- TEXTAUSZUG:

◆ ◆ ◆ ◆ ◆ ◆ ◆

ProdSG

Produktsicherheitsgesetz

Gesetz über die Bereitstellung von Produkten auf dem Markt

Vom 27.7.2021 (BGBl. I S. 3146, 3147)

Zuletzt geändert am 27.7.2021 (BGBl. I S. 3146)

Abschnitt 1
Allgemeine Vorschriften
§ 1Anwendungsbereich
Abschnitt 2
Voraussetzungen für die Bereitstellung von Produkten auf dem Markt sowie für das Ausstellen von Produkten
§ 3Allgemeine Anforderungen an die Bereitstellung von Produkten auf dem Markt
Abschnitt 3
Bestimmungen über die Befugnis erteilende Behörde
§ 9Aufgaben der Befugnis erteilenden Behörde
Abschnitt 4
Notifizierung von Konformitätsbewertungsstellen
§ 12Anträge auf Notifizierung
Abschnitt 5
GS-Zeichen
§ 20Zuerkennung des GS-Zeichens
Abschnitt 6
Marktüberwachung, Bundesanstalt für Arbeitsschutz und Arbeitsmedizin und Ausschuss für Produktsicherheit
§ 25Marktüberwachung
Abschnitt 7
Straf- und Bußgeldvorschriften
§ 28Bußgeldvorschriften

§ 10

Anforderungen an die Befugnis erteilende Behörde

(1) Die Länder haben die Befugnis erteilende Behörde so einzurichten, dass es zu keinerlei Interessenkonflikt mit den Konformitätsbewertungsstellen kommt; insbesondere darf die Befugnis erteilende Behörde weder Tätigkeiten, die Konformitätsbewertungsstellen durchführen, noch Beratungsleistungen auf einer gewerblichen oder wettbewerblichen Basis anbieten oder erbringen.

◆ ◆ ◆ ◆ ◆ ◆ ◆

Quelldatensätze:
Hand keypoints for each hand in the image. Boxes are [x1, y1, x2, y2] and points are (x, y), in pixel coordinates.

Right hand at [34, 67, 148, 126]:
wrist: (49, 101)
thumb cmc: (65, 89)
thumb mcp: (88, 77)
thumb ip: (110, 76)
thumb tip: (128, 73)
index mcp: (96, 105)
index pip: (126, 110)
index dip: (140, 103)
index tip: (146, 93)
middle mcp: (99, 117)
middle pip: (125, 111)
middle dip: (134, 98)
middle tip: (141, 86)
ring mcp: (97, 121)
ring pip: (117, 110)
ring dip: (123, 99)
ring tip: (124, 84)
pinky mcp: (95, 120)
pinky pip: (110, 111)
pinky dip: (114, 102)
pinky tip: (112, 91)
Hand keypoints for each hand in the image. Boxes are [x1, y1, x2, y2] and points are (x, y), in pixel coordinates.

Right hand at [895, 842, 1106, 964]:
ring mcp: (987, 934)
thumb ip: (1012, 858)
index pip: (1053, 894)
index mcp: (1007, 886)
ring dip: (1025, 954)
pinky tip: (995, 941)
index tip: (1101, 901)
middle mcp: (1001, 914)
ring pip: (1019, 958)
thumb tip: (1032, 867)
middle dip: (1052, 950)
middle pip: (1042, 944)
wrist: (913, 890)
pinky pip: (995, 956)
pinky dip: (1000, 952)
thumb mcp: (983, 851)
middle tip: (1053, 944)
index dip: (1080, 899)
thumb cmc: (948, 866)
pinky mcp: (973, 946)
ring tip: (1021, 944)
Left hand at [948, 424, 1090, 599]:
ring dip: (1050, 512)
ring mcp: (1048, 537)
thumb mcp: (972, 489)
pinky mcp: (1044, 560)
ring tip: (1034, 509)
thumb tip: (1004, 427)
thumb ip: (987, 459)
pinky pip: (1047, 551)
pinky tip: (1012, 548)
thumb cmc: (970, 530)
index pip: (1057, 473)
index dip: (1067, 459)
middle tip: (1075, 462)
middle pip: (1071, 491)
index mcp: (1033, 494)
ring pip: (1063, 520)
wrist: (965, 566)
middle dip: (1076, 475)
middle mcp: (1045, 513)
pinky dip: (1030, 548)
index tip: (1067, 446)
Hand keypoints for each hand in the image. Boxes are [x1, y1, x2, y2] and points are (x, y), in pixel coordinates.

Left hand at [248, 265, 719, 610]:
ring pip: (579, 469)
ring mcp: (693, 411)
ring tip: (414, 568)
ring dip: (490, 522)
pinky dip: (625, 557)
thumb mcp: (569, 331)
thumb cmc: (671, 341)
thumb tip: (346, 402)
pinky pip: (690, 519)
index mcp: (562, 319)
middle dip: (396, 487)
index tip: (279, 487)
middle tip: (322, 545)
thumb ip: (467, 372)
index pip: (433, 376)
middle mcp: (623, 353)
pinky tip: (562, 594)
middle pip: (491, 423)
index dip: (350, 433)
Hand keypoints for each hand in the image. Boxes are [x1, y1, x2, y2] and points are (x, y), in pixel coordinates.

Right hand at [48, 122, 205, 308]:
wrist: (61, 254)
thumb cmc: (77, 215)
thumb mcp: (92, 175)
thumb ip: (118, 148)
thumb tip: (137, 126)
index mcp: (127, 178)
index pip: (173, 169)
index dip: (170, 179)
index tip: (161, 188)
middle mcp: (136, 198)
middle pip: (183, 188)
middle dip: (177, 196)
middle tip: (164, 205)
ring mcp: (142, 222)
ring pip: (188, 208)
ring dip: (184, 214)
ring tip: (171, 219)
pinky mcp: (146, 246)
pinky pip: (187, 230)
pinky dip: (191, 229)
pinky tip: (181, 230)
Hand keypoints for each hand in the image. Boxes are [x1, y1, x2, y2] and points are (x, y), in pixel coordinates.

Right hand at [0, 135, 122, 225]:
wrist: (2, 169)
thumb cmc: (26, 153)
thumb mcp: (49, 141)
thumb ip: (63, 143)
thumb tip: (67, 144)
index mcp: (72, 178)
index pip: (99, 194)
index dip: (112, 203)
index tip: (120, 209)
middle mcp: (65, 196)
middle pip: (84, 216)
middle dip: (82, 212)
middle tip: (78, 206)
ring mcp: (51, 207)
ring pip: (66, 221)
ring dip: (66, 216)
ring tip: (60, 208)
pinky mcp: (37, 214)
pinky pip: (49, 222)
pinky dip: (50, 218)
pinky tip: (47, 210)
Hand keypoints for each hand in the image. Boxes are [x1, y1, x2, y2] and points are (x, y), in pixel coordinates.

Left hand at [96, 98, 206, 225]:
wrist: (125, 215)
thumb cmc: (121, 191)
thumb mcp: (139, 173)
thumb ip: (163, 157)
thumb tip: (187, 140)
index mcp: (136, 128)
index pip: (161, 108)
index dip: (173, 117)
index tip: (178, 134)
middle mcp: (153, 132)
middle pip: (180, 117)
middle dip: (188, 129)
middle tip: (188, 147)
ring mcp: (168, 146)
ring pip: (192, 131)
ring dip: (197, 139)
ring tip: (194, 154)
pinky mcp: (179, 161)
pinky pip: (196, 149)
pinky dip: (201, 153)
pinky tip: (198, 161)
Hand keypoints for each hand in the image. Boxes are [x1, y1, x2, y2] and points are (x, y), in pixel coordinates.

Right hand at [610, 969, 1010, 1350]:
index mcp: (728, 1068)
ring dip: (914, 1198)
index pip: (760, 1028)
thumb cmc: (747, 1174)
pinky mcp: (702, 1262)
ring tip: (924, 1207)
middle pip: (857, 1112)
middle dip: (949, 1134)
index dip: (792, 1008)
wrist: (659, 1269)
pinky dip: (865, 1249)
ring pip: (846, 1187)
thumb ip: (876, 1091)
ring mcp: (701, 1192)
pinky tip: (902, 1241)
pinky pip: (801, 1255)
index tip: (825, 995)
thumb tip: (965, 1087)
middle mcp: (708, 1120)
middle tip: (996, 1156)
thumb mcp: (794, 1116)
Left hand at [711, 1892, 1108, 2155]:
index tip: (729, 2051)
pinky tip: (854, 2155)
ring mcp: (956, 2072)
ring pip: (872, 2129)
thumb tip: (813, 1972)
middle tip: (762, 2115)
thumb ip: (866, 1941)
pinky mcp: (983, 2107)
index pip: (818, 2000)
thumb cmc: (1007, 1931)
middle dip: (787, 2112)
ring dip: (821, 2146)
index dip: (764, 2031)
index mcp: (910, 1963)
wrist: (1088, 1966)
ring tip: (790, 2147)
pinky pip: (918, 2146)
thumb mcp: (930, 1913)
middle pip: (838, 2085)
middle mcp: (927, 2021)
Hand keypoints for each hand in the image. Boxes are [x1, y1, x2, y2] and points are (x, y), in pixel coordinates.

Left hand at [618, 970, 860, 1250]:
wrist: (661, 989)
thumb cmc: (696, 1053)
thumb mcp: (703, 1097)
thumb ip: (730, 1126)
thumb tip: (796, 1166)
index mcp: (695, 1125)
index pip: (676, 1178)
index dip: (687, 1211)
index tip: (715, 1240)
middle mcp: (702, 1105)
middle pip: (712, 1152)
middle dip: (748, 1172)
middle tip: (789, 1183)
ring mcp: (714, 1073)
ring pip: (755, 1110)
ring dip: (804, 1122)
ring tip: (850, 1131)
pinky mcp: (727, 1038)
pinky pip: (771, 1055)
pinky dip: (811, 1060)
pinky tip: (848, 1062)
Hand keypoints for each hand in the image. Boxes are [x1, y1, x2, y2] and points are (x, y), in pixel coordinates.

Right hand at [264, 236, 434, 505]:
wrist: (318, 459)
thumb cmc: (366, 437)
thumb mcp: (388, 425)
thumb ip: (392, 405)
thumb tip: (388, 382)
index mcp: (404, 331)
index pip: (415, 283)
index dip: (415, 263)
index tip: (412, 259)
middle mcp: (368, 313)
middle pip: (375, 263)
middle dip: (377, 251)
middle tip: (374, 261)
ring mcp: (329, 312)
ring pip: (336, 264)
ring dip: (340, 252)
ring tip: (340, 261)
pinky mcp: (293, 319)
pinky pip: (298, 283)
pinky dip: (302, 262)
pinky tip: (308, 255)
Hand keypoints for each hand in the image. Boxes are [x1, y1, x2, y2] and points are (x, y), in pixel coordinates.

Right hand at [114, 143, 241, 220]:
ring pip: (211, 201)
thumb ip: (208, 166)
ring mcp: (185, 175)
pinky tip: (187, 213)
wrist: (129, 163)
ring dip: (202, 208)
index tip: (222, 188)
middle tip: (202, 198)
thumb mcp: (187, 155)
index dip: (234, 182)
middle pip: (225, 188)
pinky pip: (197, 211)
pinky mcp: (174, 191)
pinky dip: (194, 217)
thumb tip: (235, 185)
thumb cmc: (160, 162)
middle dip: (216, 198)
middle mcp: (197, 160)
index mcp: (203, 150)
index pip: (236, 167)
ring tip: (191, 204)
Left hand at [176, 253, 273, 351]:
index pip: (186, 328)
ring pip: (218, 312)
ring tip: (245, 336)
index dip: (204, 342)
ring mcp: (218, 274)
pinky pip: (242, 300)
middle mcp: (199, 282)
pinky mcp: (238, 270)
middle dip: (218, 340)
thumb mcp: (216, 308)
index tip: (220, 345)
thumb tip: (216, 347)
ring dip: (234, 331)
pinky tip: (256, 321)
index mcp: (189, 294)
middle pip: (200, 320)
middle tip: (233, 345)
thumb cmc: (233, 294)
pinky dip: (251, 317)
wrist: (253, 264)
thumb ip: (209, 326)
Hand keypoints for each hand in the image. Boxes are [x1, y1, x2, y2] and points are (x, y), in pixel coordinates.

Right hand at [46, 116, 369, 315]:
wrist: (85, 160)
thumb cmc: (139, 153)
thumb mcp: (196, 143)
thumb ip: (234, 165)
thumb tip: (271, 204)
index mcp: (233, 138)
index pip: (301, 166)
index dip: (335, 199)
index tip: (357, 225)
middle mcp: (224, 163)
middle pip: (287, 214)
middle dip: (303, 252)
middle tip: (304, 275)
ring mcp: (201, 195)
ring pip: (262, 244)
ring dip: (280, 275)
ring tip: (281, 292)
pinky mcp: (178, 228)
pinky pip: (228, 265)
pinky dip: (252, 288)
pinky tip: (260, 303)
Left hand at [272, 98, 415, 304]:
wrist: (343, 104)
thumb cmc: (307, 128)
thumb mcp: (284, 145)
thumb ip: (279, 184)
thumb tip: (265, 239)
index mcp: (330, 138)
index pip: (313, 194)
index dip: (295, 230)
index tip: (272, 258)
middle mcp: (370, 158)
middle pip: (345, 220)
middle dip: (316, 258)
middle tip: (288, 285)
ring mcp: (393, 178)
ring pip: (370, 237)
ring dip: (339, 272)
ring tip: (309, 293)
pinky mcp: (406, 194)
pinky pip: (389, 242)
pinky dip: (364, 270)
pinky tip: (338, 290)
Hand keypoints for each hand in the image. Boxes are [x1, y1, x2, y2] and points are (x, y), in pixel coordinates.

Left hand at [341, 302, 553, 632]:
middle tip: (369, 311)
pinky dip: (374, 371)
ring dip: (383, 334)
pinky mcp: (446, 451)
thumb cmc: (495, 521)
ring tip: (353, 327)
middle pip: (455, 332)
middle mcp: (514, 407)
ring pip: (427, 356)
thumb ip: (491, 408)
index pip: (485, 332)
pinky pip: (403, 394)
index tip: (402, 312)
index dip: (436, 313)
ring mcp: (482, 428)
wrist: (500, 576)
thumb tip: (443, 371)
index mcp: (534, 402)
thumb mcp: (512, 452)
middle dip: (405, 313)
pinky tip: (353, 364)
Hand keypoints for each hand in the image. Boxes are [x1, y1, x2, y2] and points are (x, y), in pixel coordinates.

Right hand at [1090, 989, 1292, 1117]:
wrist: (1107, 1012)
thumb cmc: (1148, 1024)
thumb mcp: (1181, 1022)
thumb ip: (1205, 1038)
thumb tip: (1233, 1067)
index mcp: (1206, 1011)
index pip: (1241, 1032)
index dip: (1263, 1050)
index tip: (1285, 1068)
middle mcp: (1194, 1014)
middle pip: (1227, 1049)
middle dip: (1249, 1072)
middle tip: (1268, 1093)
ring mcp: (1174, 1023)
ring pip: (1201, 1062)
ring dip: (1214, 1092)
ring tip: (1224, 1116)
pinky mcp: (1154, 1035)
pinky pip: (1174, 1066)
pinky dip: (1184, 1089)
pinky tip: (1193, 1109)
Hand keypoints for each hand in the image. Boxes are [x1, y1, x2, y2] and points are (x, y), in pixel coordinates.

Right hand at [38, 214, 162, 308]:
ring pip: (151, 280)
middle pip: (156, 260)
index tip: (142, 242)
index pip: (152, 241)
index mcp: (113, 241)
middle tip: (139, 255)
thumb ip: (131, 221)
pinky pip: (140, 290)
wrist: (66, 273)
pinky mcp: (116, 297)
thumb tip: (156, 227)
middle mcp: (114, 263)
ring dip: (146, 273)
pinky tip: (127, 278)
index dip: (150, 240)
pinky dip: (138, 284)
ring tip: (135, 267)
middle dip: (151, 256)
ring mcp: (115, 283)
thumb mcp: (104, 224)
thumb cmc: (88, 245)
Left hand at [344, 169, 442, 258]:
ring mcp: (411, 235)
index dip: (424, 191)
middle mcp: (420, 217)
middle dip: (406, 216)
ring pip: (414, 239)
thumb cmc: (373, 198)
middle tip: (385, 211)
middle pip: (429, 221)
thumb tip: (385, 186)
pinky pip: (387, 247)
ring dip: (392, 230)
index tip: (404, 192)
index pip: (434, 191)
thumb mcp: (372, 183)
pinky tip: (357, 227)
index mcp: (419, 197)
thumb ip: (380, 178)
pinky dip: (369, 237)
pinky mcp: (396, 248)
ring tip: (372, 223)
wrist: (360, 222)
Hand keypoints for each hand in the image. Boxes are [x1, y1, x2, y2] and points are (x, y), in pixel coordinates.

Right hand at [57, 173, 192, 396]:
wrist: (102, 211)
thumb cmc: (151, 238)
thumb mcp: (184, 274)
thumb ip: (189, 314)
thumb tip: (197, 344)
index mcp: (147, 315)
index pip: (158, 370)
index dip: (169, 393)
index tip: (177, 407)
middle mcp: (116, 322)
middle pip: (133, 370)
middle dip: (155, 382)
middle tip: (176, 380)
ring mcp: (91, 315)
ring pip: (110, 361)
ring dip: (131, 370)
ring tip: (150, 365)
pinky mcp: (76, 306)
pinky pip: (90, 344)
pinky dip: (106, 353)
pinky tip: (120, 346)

◆ ◆ ◆ ◆ ◆ ◆ ◆

- AUFGABENSTELLUNG:
**a)** Tippen Sie den ProdSG-Auszug zwischen „Produktsicherheitsgesetz“ und „27.7.2021 (BGBl. I S. 3146)“ zeichengenau ab, beide Stellen eingeschlossen.
**b)** Wann wurde das Gesetz laut ProdSG-Auszug zuletzt geändert?
**c)** Warum darf die Befugnis erteilende Behörde nach dem ProdSG-Auszug keine Beratungsleistungen auf gewerblicher oder wettbewerblicher Basis anbieten oder erbringen?

- LÖSUNGEN JE AUFGABE:
**a)**
Produktsicherheitsgesetz

Gesetz über die Bereitstellung von Produkten auf dem Markt

Vom 27.7.2021 (BGBl. I S. 3146, 3147)

Zuletzt geändert am 27.7.2021 (BGBl. I S. 3146)

**b)** Am 27.7.2021 (BGBl. I S. 3146).

**c)** Die Länder müssen die Befugnis erteilende Behörde so einrichten, dass es zu keinerlei Interessenkonflikt mit den Konformitätsbewertungsstellen kommt. § 10 Abs. 1 führt dieses Verbot mit „insbesondere“ als Teil dieser Anforderung an.